Tuesday, June 27, 2023

Tempted in all points

"Some people mistakenly believe Jesus Christ was only tempted three times in 40 days in the wilderness. That's a misreading. Matthew and Luke only focus on three of the temptations, but He was tempted EVERY day by the devil for 40 days. You talk about testing.

"You know who drove Jesus into the wilderness? The Holy Spirit takes the Son of man, the one who willingly became flesh, the one willingly chose to participate in human experience . . . He's not going to cheat; He's not going to have, you know, the divine godhead's 'Get out of Jail' card," explains Alex Kurz.
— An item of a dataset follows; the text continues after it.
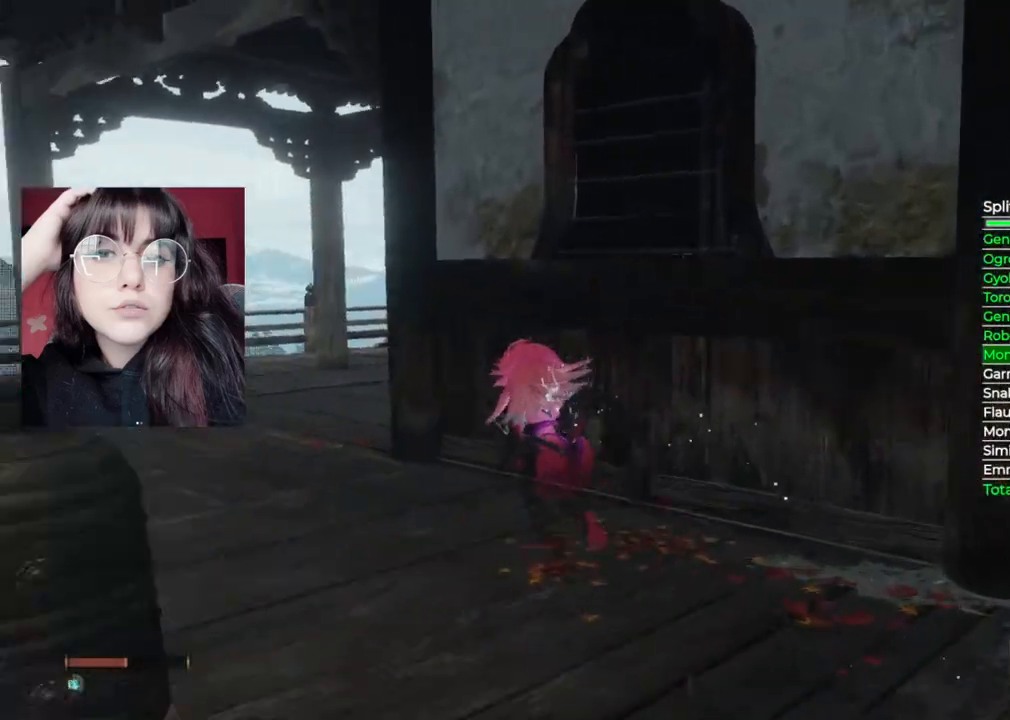
{"buttons": ["B"], "left_stick": "up-left", "right_stick": "down-right", "events": [[280, "right_stick", "down-right"]]}
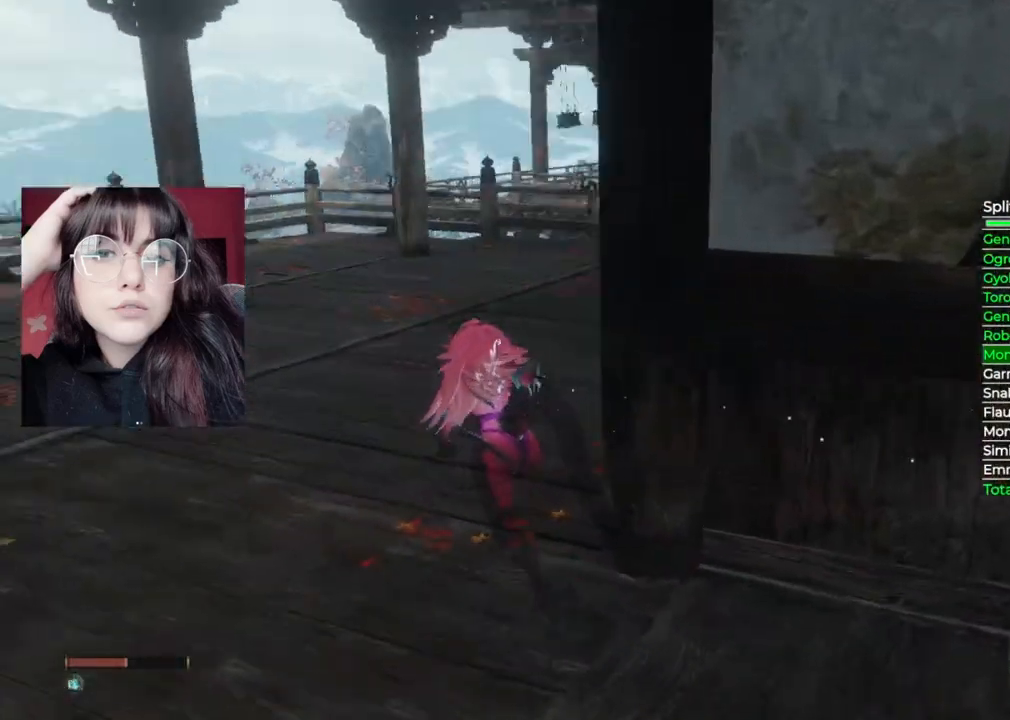
{"buttons": ["B"], "left_stick": "up", "right_stick": "center", "events": [[40, "right_stick", "center"], [120, "left_stick", "up"], [260, "right_stick", "down-right"], [400, "right_stick", "center"]]}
"He's going to go through 40 days of, not only the experience of not eating, not having food or drink, but having Satan personally visiting Him every day.

"His perfection was a result of His willingness to be broken. Hebrews 5 is powerful in light of the humanity of our Lord Jesus Christ:

[7] Who in the days of his flesh, when he had offered up prayers and supplications with strong crying and tears unto him that was able to save him from death, and was heard in that he feared;
[8] Though he were a Son, yet learned he obedience by the things which he suffered;
[9] And being made perfect, he became the author of eternal salvation unto all them that obey him;

*****

Acts 17: [30] And the times of this ignorance God winked at; but now commandeth all men every where to repent:
[31] Because he hath appointed a day, in the which he will judge the world in righteousness by that man whom he hath ordained; whereof he hath given assurance unto all men, in that he hath raised him from the dead.

"From this verse we know the risen Lord Jesus Christ will be the one who judges all men and Paul calls Him ‘that man,’ " explains Richard Jordan.

"Paul's telling the unbelievers there that, ‘The one who’s going to judge you is going to be sitting right where you are, walking in your sandals; God raised Him up and He’s the one who will be your judge.’

“People who want to defend the deity of Christ don’t like people to assert the humanity of Christ. But if you don’t have both in equal fashion, you don’t have a mediator.

“His personhood is important; He has two natures. That’s the reality of it. I don’t know of a better explanation for that than Luke 2:40: [40] And the child grew, and waxed strong in spirit, filled with wisdom: and the grace of God was upon him.

“He’s 12 years old, His parents take Him up to the temple, and it says the child grew and waxed strong in spirit, filled with wisdom and the grace of God was with him.

“How’d He get filled with wisdom? By depending on God’s word. He’s being filled with some sound doctrine out of the Scripture. You notice in verse 49, He says to His parents Mary and Joseph, ‘How is it that ye sought me? wist ye not that I must be about my Father's business?’

“Notice the ‘F’ is capital in Father. He knows His identity. He’s 12 years old. His bar mitzvah was taking place. He was moving into that Galatians 4 adult status. He’s being educated by His father--not just His earthly father, but His heavenly Father. And the man is LEARNING.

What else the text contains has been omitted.